◆ **Required action**
Find each line in the entries below that contains the word "êtes", and copy those lines out.

◆ **Information**
_ _ _ _

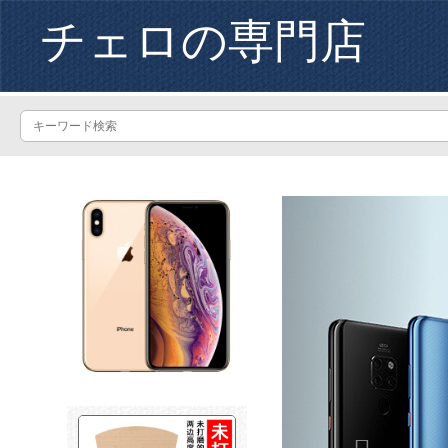
チェロの専門店
Previous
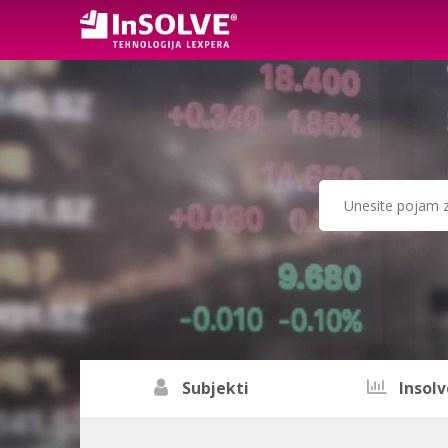
Subjekti
Insolv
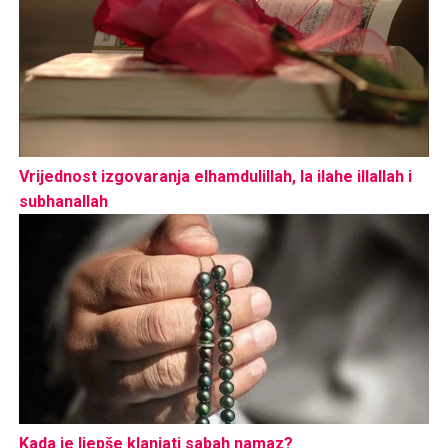
Vrijednost izgovaranja elhamdulillah, la ilahe illallah i
subhanallah
Kada je ljepše klanjati sabah namaz?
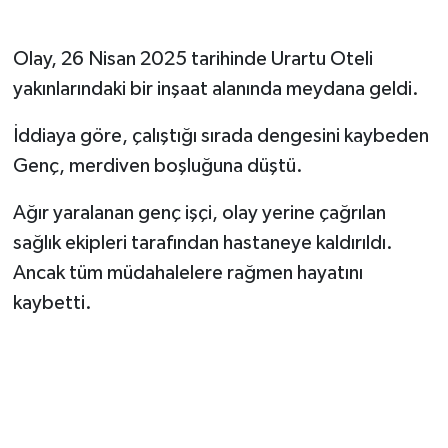
Olay, 26 Nisan 2025 tarihinde Urartu Oteli
yakınlarındaki bir inşaat alanında meydana geldi.
İddiaya göre, çalıştığı sırada dengesini kaybeden
Genç, merdiven boşluğuna düştü.
Ağır yaralanan genç işçi, olay yerine çağrılan
sağlık ekipleri tarafından hastaneye kaldırıldı.
Ancak tüm müdahalelere rağmen hayatını
kaybetti.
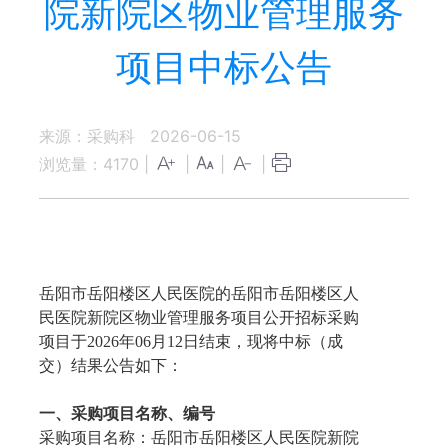
院新院区物业管理服务
项目中标公告
来源：采购科
2026-06-15
浏览量：
4170
|
|
|
|
岳阳市岳阳楼区人民医院的岳阳市岳阳楼区人
民医院新院区物业管理服务项目公开招标采购
项目于2026年06月12日结束，现将中标（成
交）结果公告如下：
一、采购项目名称、编号
采购项目名称：岳阳市岳阳楼区人民医院新院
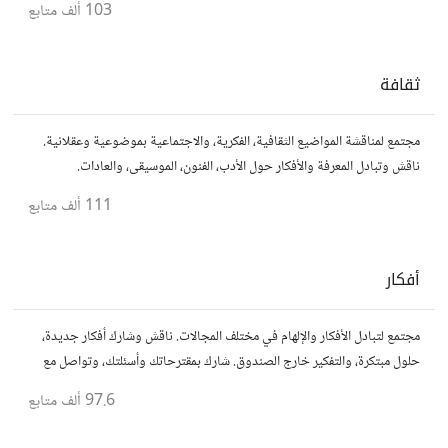
103 ألف
متابع
ثقافة
مجتمع لمناقشة المواضيع الثقافية، الفكرية، والاجتماعية بموضوعية وعقلانية.
ناقش وتبادل المعرفة والأفكار حول الأدب، الفنون، الموسيقى، والعادات.
111 ألف
متابع
أفكار
مجتمع لتبادل الأفكار والإلهام في مختلف المجالات. ناقش وشارك أفكار جديدة،
حلول مبتكرة، والتفكير خارج الصندوق. شارك بمقترحاتك وأسئلتك، وتواصل مع
مفكرين آخرين.
97.6 ألف
متابع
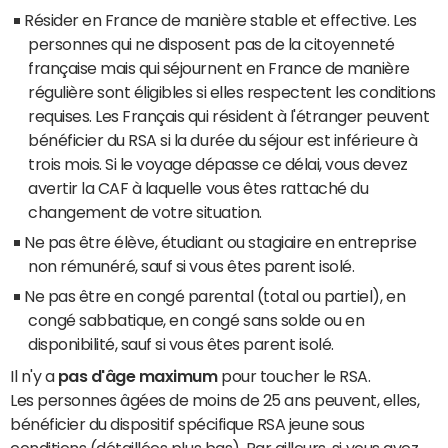
Résider en France de manière stable et effective. Les
personnes qui ne disposent pas de la citoyenneté
française mais qui séjournent en France de manière
régulière sont éligibles si elles respectent les conditions
requises. Les Français qui résident à l'étranger peuvent
bénéficier du RSA si la durée du séjour est inférieure à
trois mois. Si le voyage dépasse ce délai, vous devez
avertir la CAF à laquelle vous êtes rattaché du
changement de votre situation.
Ne pas être élève, étudiant ou stagiaire en entreprise
non rémunéré, sauf si vous êtes parent isolé.
Ne pas être en congé parental (total ou partiel), en
congé sabbatique, en congé sans solde ou en
disponibilité, sauf si vous êtes parent isolé.
Il n'y a
pas d'âge maximum
pour toucher le RSA.
Les personnes âgées de moins de 25 ans peuvent, elles,
bénéficier du dispositif spécifique RSA jeune sous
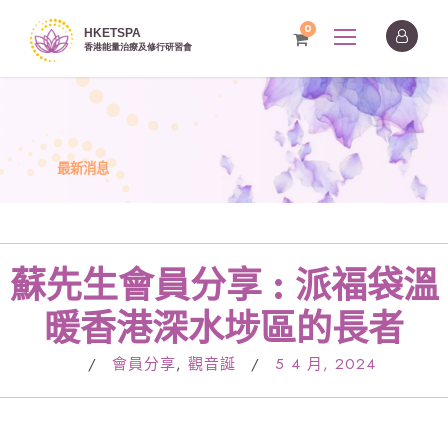
0
最新消息
蘇先生會員分享 : 派福袋溫
暖香港深水埗區的長者
/
會員分享
,
觀音誕
/
5 4 月, 2024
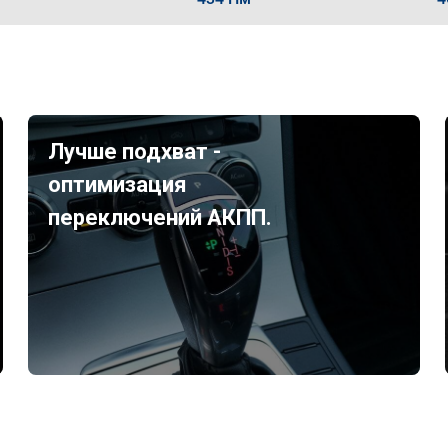
Лучше подхват -
оптимизация
переключений АКПП.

_ _ _ _

◆ **Task result**
avertir la CAF à laquelle vous êtes rattaché du
non rémunéré, sauf si vous êtes parent isolé.
disponibilité, sauf si vous êtes parent isolé.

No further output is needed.